NEW-OPCODES

   1 Introduction
   2
   3 This documentation describes additional features and functionality of the threading ngaro version.
   4 DTC streams and token threading code:
   5
   6 There exist three categories of executable code in ngaro: CPU dependant machine code, DTC streams
   7 and bytecode sequences. The C code primitives, which form the basic instruction set, are implemented
   8 as label sequences and generated at compile time. A gcc extension allows to store label adresses
   9 into variables and thanks to this feature it is possible to execute the primitives though a simple
  10 goto statement.
  11
  12 Example:
  13   labelA: C code ..
  14
  15   void **pointer_array[255];
  16   void *inst;
  17
  18   pointer_array[0] = &&labelA;
  19   ...
  20
  21   goto *inst++ = vm_code[pointer_array[vpc++]];
  22
  23 With this technique it is possible to implement direct (DTC), indirect (ITC) and token threading (TTC)
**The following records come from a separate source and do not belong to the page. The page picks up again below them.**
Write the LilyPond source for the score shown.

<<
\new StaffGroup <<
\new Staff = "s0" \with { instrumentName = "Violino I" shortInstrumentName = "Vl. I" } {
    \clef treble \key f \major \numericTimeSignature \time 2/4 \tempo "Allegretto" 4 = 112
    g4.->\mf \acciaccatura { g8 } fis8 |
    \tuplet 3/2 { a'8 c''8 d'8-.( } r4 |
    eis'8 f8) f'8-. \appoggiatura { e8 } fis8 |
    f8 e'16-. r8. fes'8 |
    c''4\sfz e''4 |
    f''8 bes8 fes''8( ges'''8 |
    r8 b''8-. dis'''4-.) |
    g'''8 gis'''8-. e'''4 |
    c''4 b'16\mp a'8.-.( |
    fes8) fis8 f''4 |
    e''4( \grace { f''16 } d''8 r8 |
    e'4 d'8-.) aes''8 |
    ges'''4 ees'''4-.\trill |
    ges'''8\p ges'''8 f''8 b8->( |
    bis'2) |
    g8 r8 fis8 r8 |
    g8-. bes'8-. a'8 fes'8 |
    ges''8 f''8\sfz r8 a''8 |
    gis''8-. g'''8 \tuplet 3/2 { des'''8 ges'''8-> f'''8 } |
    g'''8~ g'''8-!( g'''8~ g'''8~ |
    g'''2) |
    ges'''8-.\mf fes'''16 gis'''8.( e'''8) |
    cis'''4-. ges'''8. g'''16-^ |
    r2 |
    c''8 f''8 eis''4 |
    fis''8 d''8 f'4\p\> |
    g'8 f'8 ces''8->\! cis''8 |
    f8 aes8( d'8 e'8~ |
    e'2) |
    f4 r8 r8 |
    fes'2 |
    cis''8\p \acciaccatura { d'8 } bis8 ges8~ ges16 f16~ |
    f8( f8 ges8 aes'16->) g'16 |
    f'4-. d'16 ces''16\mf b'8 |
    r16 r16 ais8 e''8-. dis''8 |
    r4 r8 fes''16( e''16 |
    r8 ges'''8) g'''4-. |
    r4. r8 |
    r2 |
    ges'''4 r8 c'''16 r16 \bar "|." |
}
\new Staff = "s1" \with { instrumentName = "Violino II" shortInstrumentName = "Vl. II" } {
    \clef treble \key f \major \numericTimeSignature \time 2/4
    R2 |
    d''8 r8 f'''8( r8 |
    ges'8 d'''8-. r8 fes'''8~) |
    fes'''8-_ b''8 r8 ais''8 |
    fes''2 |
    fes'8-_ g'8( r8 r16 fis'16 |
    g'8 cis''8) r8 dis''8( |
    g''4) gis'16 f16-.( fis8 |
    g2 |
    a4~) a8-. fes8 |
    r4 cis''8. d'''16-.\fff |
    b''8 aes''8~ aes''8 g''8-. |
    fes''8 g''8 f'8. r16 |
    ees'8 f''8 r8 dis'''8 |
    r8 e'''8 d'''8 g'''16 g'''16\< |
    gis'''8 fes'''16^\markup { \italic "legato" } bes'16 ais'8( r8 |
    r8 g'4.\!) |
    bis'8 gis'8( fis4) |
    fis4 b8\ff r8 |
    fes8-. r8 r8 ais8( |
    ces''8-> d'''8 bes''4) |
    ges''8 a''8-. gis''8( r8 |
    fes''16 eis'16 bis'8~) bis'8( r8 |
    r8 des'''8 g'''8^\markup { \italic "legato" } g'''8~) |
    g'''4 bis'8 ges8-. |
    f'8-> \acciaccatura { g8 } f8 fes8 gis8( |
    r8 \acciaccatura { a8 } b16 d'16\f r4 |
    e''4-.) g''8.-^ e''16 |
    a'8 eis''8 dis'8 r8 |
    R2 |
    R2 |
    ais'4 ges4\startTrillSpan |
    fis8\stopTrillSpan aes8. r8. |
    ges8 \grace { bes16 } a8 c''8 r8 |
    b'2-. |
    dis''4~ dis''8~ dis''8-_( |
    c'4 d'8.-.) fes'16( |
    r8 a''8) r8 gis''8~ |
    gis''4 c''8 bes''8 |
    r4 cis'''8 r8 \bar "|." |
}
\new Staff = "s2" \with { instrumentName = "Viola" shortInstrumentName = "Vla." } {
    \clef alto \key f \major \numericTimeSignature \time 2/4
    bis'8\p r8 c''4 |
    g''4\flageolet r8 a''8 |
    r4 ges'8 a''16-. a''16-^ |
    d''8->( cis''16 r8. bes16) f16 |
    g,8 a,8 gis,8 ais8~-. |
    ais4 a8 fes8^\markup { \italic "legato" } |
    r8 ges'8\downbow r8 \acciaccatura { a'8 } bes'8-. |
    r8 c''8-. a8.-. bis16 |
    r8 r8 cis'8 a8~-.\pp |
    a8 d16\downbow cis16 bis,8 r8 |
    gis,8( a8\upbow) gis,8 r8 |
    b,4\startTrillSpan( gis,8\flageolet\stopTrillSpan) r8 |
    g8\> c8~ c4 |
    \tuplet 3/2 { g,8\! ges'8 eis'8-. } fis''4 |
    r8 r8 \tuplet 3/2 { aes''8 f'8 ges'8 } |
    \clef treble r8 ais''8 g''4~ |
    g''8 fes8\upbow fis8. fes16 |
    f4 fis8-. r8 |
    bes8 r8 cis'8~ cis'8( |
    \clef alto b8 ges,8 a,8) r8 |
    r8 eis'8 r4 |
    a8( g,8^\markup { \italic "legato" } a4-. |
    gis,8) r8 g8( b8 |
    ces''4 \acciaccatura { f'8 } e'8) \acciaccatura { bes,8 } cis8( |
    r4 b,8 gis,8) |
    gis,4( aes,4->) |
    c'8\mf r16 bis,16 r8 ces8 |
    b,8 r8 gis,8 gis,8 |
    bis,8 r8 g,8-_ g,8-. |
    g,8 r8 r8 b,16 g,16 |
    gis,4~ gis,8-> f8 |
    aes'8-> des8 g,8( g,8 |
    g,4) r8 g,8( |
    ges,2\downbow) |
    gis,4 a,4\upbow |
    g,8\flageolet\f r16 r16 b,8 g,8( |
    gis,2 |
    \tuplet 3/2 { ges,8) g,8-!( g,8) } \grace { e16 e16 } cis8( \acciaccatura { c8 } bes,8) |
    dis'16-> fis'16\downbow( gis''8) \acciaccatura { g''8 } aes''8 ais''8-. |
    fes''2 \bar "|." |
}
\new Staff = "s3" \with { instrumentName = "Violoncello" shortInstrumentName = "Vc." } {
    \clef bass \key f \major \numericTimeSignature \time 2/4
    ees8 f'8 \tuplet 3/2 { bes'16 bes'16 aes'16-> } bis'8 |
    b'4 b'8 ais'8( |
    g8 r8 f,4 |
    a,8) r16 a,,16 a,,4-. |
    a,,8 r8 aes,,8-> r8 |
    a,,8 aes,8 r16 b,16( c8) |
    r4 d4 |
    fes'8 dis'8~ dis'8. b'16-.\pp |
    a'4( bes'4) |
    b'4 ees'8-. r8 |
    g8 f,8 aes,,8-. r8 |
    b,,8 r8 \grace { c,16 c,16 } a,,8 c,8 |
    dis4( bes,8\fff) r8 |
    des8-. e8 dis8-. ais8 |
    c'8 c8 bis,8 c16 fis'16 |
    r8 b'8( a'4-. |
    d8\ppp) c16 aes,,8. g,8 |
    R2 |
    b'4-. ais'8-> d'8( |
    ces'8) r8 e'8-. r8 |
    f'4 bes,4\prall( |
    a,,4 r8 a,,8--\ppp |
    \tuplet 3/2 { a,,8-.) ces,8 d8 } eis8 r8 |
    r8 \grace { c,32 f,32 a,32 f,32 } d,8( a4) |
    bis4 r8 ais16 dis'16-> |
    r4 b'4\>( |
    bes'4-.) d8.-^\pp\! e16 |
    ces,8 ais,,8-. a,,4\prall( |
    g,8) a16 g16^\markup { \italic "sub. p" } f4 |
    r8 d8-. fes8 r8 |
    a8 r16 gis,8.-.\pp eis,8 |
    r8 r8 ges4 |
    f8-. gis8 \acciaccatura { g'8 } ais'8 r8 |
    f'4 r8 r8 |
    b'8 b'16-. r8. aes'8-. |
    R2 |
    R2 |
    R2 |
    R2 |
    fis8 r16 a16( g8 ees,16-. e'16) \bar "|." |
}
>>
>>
  24 interpreters without the including of assembler code. The vm use TTC because it is a straightforward
  25 and fast way to decode the ngaro bytecode. TTC has the disavantage to be slower then DTC because of
  26 the bytecode to adress translation for executing but the advantage of lower TLB cache misses in the
  27 case of vm branch instructions.
  28
  29 The vm is able to compile linear bytecode sequences to DTC code (a stream). DTC streams can then be
  30 executed like all other bytecodes (so the interpreter can extend its instruction set at runtime). It
  31 is also possible to compile and execute a stream without extending the instruction set permanently
  32 (that's analog to the generation of super instructions in other forth systems like gforth). The
  33 combination of TTC and DTC combines a good branch performance with a faster dispatch method which can
  34 result in a huge performane gain over traditional threading techniques. However to profit from this
  35 capability the retro compiler must support the generation of super instructions at minimum.
  36
  37 Compiling a DTC stream:
  38
  39 To compile a new stream there exist a special instruction:
  40
  41
  42   SINST number of instructions: N instruction 1,instruction 2 .. instruction N
  43
  44
  45 Because of the incompatible way of threading beetween DTC and STC it is not possible to branch from
  46 a stream to bytecode directly and vis versa. Instead subroutines must be compiled seperatly to new
  47 instructions and can then be included as extended instruction with a XOP prefix (similar to a microcode
  48 technique very good known by Intel and Zilog to support more than 255 opcodes, by the way). Another
  49 possibility would be to use two special instructions (TCALL and TRETURN) for this task but these are
  50 not yet tested out and included in the actual vm version (coming soon :-).
  51
  52 The SINST bytecode push the start offset of the generated stream onto the data stack so the bytecode
  53 of the new instruction is identical with its stream offset. To implement a temporaly super instruction
  54 the bytecode can be executed with the EXE instruction before the internal offset pointer to the stream
  55 memory is decreased to its old position by the TRESET instruction with the result to free the allocated
  56 memory of the instruction:
  57
  58 Example:
  59
  60  SINST 6
  61  LI_IAC 0
  62  LIT 1
  63  ADD
  64  DUP
  65  LIT 1000000
  66  LT_JUMP 2
  67  EXE
  68  TRESET
  69
  70 These example shows two details of the SINST bytecode. The number of instructions without parameters is
  71 counted form one up in contrast to the immediate destination of conditional branches where parameters
  72 are counted too. Here, six bytecodes are compiled to a stream and the LI_JUMP instruction branches to
  73 the LIT bytecode.
  74
  75 Avoiding stack adressing:
  76
  77 Register based vm designs offer the chance of a better vm performance because there primitives doesn't
  78 need to adress the stack for arithmetic and logic operations. Ngaro compensate this though static
  79 2r-stack caching with the possibility to adress the two cache registers for the first and second stack
  80 element directly:
  81
  82
  83   LI_IAC  value
  84   LI_IOP  value
  85
  86 These two instruction load the TOS and NOS cache registers (IAC and IOP) directly with its immediate
  87 parameters.
  88
  89
  90   RADD
  91   RSUB
  92   RMUL
  93   RAND  value
  94   ROR  value
  95   RXOR  value
  96
  97  Arithmetic and logic operations, IOP or immediate parameter = operand, result stored in IAC.